## Your goal:
Nothing but the line holding "face of the earth." and the lines after it, through the end of the records, should be set down, each exactly as it is.

[Saved data entries]

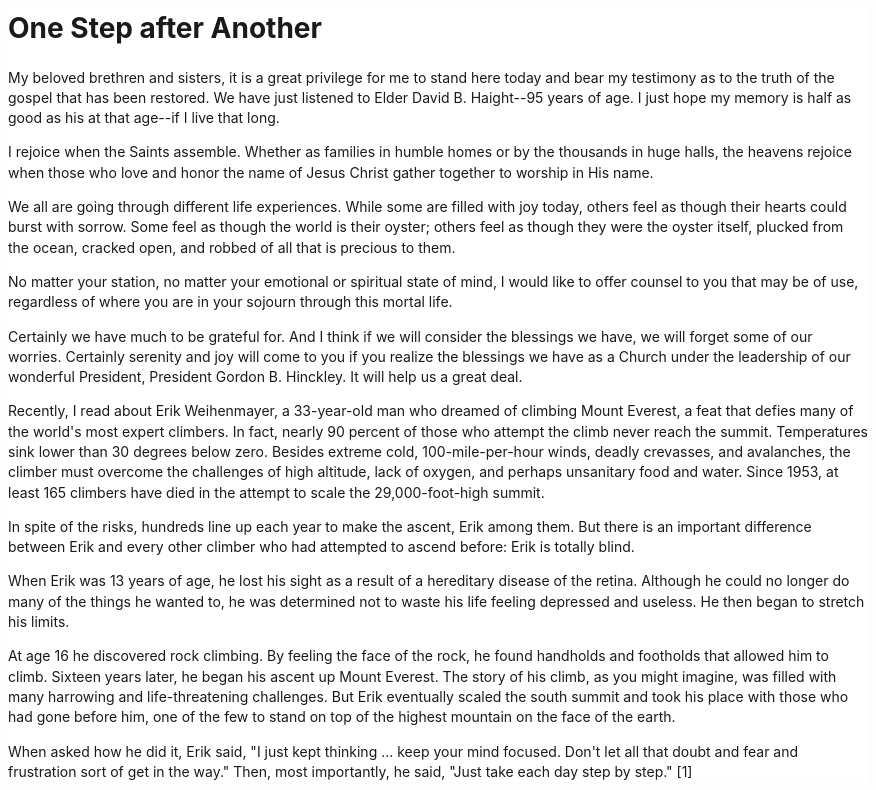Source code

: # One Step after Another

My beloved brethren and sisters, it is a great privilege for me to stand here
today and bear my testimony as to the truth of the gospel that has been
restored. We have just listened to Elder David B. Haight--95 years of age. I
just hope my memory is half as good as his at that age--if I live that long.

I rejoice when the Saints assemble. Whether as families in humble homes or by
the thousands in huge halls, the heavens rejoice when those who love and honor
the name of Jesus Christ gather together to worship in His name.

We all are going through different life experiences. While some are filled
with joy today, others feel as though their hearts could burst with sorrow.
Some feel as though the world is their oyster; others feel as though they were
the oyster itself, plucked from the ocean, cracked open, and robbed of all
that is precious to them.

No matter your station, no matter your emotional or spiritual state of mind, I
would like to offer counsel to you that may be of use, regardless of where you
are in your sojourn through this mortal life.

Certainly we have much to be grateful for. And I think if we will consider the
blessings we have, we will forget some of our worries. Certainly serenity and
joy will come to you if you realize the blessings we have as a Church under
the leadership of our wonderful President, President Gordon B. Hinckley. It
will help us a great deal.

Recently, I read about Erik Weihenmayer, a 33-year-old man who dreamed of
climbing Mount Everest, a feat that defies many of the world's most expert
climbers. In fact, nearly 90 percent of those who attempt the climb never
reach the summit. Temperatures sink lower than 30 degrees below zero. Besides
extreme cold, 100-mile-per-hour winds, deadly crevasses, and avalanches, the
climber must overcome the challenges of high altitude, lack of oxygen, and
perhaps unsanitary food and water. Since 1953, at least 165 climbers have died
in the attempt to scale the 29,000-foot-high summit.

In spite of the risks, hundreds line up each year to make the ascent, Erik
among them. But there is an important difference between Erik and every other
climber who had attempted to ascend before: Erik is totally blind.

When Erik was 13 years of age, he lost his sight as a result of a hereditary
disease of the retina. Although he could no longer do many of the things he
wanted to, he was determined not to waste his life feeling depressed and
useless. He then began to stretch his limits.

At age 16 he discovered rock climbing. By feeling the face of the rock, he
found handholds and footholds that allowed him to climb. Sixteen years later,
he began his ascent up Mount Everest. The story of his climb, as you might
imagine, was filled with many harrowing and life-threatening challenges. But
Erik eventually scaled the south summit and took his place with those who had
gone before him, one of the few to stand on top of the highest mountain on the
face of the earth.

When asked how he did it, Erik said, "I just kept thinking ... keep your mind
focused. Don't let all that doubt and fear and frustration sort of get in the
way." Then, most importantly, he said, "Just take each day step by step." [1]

## Reply:
face of the earth.

When asked how he did it, Erik said, "I just kept thinking ... keep your mind
focused. Don't let all that doubt and fear and frustration sort of get in the
way." Then, most importantly, he said, "Just take each day step by step." [1]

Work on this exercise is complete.